| TASK GOAL |
List every line in the two blocks below that contains the word "Does".

| PROVIDED RECORDS |

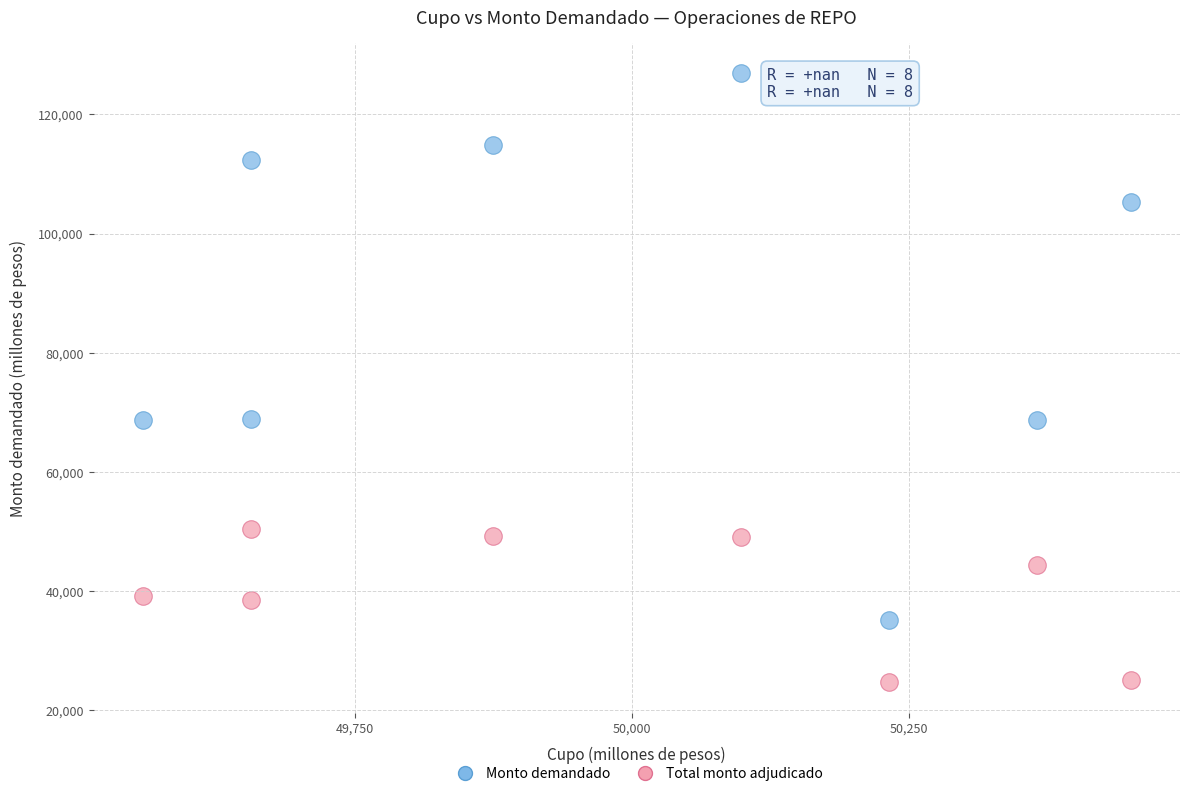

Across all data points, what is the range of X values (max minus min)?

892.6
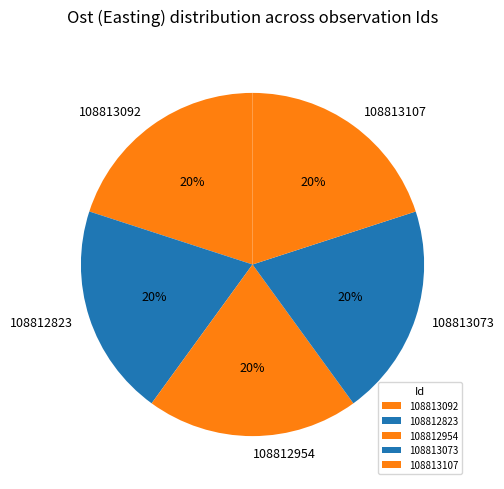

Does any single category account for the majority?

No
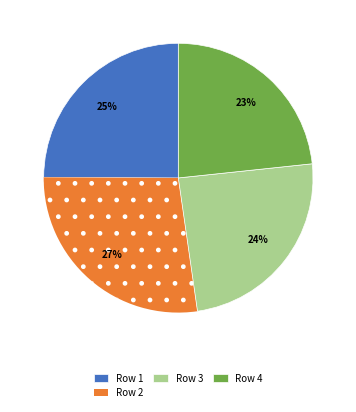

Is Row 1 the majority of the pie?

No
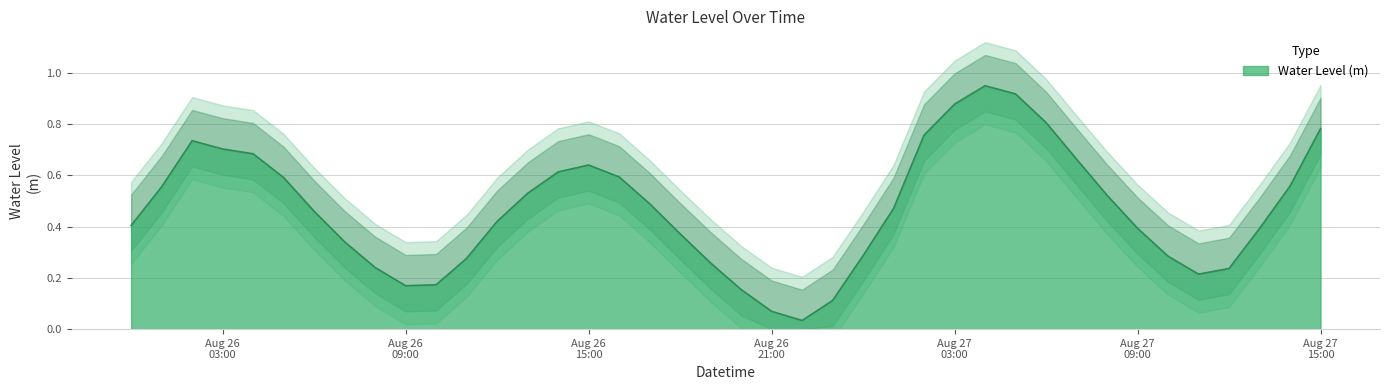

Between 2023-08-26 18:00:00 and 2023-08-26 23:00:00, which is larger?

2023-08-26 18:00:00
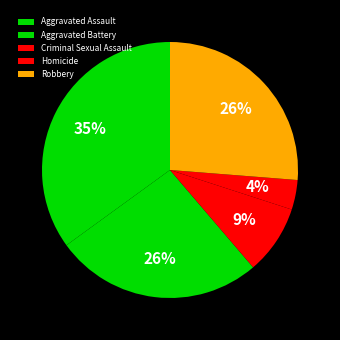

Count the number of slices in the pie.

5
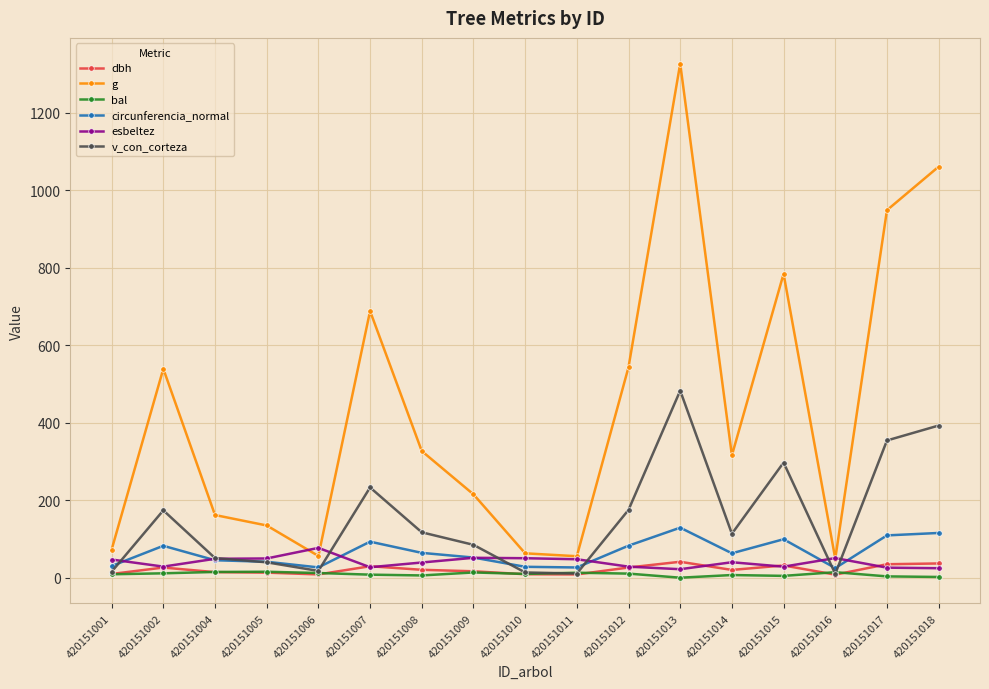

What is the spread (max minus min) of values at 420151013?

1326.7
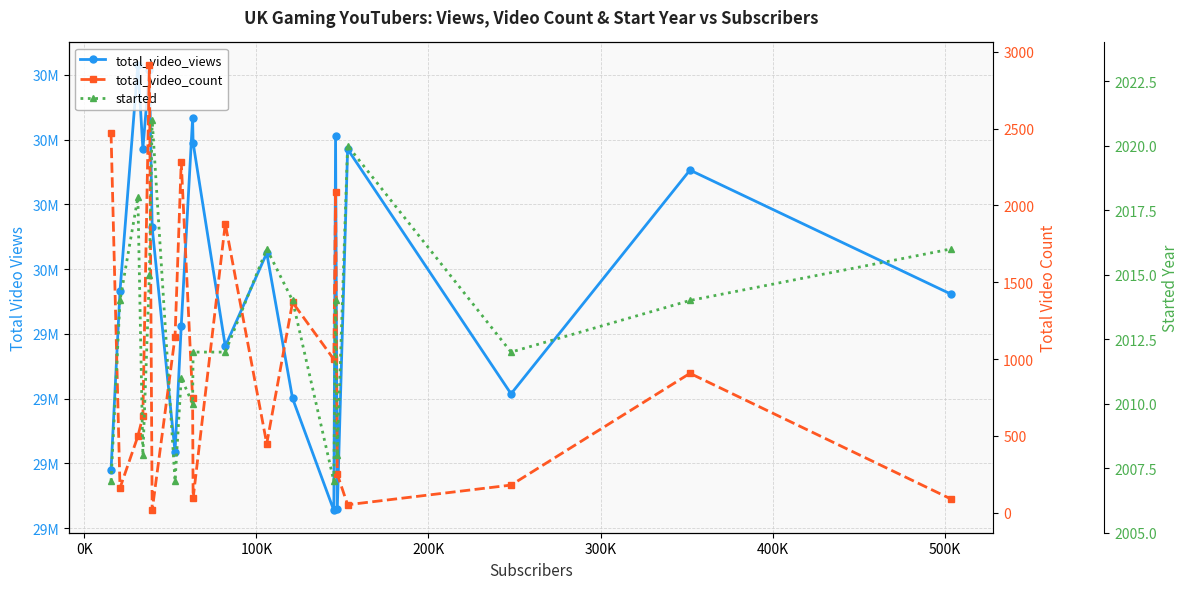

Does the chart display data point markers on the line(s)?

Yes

* * *

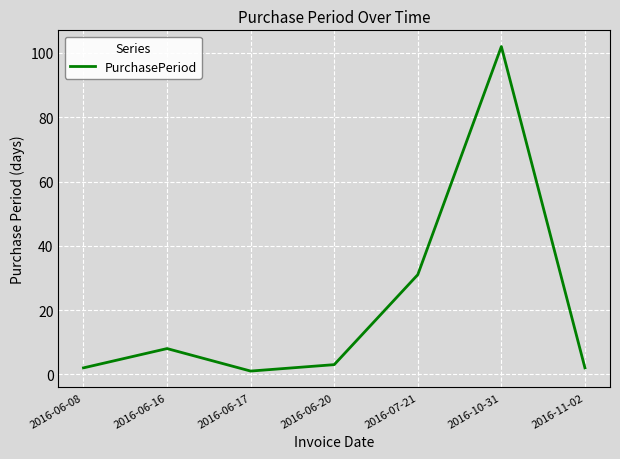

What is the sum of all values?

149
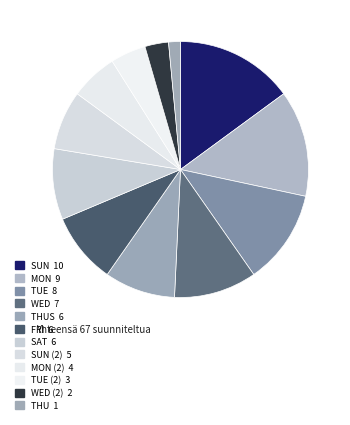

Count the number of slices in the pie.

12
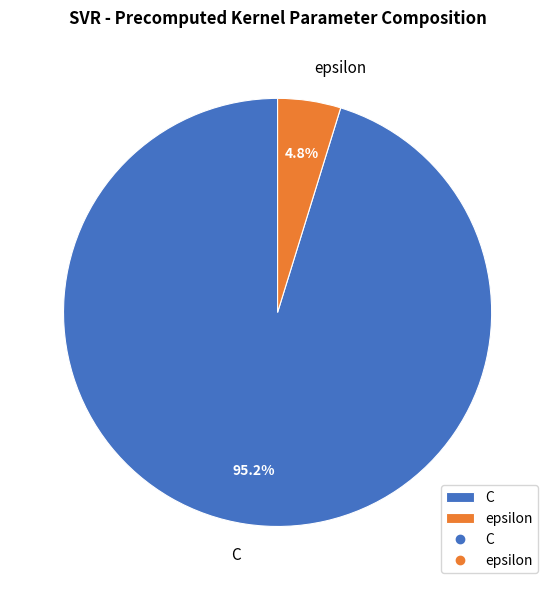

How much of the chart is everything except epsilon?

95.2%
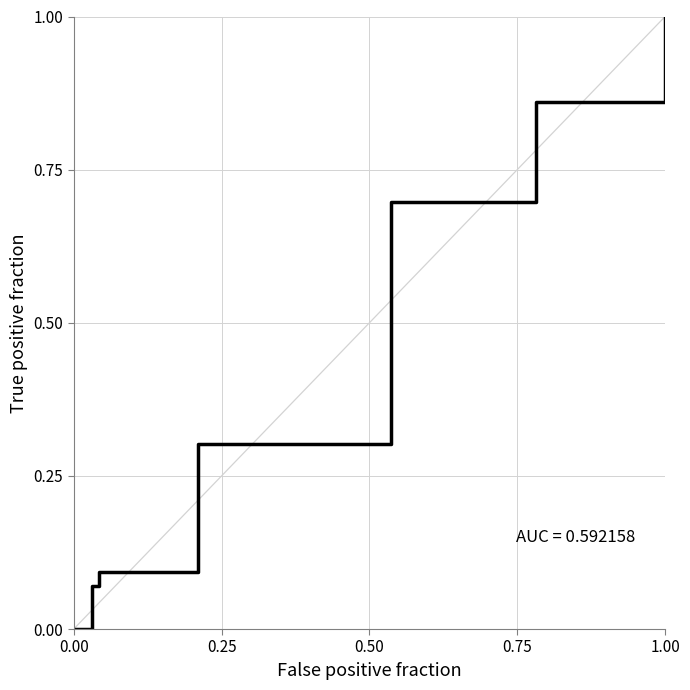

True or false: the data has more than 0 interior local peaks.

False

| REPLY TO THE TASK |
Does any single category account for the majority?
Does the chart display data point markers on the line(s)?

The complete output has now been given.